■ Parts of the exercise ■
**a.** Answer these questions using the G8 and CUDA overview:
(i) How many cores does each SM chip have?
(ii) What is the aggregate bandwidth to off-chip global memory?
(iii) How many CUDA kernels run at a time on the device?
**b.** From the G8 and CUDA overview, copy the passage starting with "NVIDIA G8 and" and going on through "operations per second).", swapping "video memory" for "graphics memory".
**c.** Extend the G8 and CUDA overview by writing the paragraph that follows its last sentence.

■ Excerpt to read ■
---+---

NVIDIA G8 and CUDA Overview

Hardware

The GeForce 8800 of the G8 series contains 16 GPU chips, or streaming multiprocessors (SMs). Each SM chip has eight cores, which currently run at 1.35 GHz. The off-chip video memory is currently limited to 1.5 GB. A single core has a 32-bit single-precision floating point unit that can also handle integers. (The G9 series will allow 64-bit operations.) Each SM chip also has two special functional unites (SFUs) that are presumably shared among the eight cores. The SFUs perform reciprocal, square root, since and cosine. The 16 SMs and 2*nbsp;SFUs per chip imply a peak theoretical performance of (16 SM * 18 functional units * 1.35 GHYz) FLOPs, or 388.8 gigaflops (388.8 billion floating point operations per second).

The aggregate bandwidth to off-chip global memory is 86.4 GB/s. (In comparison, bandwidth of CPU to RAM is typically between 5 GB/s and 10 GB/s.)

Programmer's Model

One CUDA kernel runs at a time on the device (the G8). (Maybe this restriction will be lifted in the future?) The CUDA kernel must declare how many threads it will use at the time that the kernel is started. The kernel declares a grid of thread blocks of threads. Hence a thread is known by its thread ID within its thread block, and by the thread block ID within the grid.

Thread Block

The reason for two levels, thread block and grid, appears to be that a thread block is a set of threads running on a single chip (on a single multiprocessor). (A thread block is assigned a unique SM chip. Two or more thread blocks may run on the same chip. If one thread block stalls while waiting for global memory, etc., then another thread block may run. This can be used to hide the latency.)

---+---

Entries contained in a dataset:
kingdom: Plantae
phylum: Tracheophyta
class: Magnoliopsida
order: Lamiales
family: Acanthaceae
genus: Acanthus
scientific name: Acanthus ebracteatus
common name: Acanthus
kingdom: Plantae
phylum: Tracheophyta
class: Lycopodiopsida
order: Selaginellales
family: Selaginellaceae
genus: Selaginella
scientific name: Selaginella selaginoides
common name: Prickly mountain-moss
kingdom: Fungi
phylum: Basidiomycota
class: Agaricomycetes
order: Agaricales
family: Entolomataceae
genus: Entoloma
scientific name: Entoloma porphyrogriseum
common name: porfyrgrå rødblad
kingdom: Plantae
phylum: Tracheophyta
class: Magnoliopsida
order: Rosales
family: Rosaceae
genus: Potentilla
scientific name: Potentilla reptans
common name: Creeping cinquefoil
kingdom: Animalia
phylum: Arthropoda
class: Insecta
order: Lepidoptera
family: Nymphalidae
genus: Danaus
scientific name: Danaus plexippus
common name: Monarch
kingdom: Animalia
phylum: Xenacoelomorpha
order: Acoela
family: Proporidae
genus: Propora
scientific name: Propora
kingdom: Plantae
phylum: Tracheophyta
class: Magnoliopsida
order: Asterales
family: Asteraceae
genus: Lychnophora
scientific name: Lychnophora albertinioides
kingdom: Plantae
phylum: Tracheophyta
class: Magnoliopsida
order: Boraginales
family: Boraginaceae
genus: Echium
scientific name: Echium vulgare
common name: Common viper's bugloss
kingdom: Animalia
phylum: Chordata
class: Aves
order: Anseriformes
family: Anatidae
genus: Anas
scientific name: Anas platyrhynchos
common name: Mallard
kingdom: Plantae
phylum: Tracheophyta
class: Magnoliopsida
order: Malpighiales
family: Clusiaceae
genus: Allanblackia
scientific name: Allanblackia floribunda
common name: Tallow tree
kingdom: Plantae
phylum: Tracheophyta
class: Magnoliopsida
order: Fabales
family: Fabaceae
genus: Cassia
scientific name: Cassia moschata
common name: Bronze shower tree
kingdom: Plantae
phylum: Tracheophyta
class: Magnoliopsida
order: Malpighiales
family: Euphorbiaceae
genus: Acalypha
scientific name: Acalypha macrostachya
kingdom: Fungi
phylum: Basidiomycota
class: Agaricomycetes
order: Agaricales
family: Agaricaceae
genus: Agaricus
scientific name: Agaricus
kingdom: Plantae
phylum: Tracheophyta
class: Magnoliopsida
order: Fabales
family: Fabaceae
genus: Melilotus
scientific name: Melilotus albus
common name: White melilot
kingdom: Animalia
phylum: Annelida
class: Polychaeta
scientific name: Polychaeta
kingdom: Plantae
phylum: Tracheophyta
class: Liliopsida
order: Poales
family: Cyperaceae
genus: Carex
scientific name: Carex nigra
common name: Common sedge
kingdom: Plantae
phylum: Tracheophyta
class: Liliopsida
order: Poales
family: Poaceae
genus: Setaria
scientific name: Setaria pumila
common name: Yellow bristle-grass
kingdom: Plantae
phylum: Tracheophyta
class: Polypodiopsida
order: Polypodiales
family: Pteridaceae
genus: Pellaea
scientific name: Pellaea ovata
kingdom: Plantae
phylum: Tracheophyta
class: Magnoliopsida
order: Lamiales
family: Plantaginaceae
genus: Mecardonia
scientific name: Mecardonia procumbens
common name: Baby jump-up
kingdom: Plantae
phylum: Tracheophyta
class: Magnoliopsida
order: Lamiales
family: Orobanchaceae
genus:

---+---

■ Exercise answers ■
**a.**
(i) Eight.
(ii) 86.4 GB/s.
(iii) One.

**b.**
NVIDIA G8 and CUDA Overview

Hardware

The GeForce 8800 of the G8 series contains 16 GPU chips, or streaming multiprocessors (SMs). Each SM chip has eight cores, which currently run at 1.35 GHz. The off-chip graphics memory is currently limited to 1.5 GB. A single core has a 32-bit single-precision floating point unit that can also handle integers. (The G9 series will allow 64-bit operations.) Each SM chip also has two special functional unites (SFUs) that are presumably shared among the eight cores. The SFUs perform reciprocal, square root, since and cosine. The 16 SMs and 2*nbsp;SFUs per chip imply a peak theoretical performance of (16 SM * 18 functional units * 1.35 GHYz) FLOPs, or 388.8 gigaflops (388.8 billion floating point operations per second).

**c.**
Cache

The number of threads in a thread block is currently limited to at most 512. All threads in a thread block will share the memory found in the caches. Presumably, cache memory is also located on the chip (the multiprocessor). Threads of a thread block can synchronize using the __syncthreads primitive. Synchronization between distinct thread blocks is not easily supported. So the thread blocks of a grid run independently until the end of that kernel.

Global Memory

On the other hand, all threads in the entire grid will share the memory found in global memory. The global memory is presumably the off-chip memory that populates the video card. Currently, this global memory is limited to 1.5 GB.

Warp (performance issue, only)

As a performance issue, it is useful to be aware that the threads of a thread block are organized into warps of 32 threads. (Hence, one requires four GPU cycles for the eight cores of a multiprocessor chip to execute the 32 threads of a warp.)

Types of cache

The on-chip cache is split among three kinds. Unlike CPU cache, the application program must explicitly copy data from global memory to cache and back.

shared cache -- This cache is standard read-write cache, except that it is managed drectly by the application. The shared cache of an SM chip is 16 KB. As a performance issue, it is organized into 16 banks, and applications may be tuned to avoid bank conflicts. (One can simultaneously access one word for each of the 16 banks with no slowdown.)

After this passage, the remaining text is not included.